■ DESCRIPTION OF THE TASK ■
Can you write out the text of each item below word for word, leaving the pictures out of your answer?

BEGIN

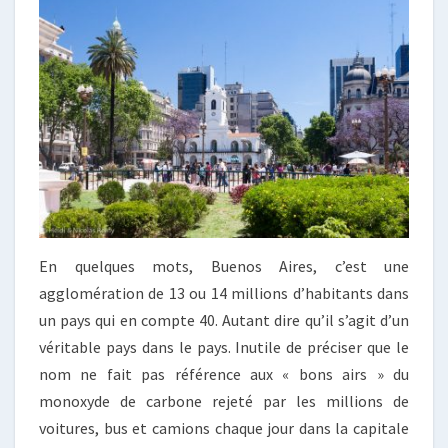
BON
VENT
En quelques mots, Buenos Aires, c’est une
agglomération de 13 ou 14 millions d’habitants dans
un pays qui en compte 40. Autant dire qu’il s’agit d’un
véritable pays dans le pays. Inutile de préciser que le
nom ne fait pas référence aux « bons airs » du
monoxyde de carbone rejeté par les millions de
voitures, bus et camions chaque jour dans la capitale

END

■ RESPONSE TO THIS EXERCISE ■
BON
VENT
En quelques mots, Buenos Aires, c’est une
agglomération de 13 ou 14 millions d’habitants dans
un pays qui en compte 40. Autant dire qu’il s’agit d’un
véritable pays dans le pays. Inutile de préciser que le
nom ne fait pas référence aux « bons airs » du
monoxyde de carbone rejeté par les millions de
voitures, bus et camions chaque jour dans la capitale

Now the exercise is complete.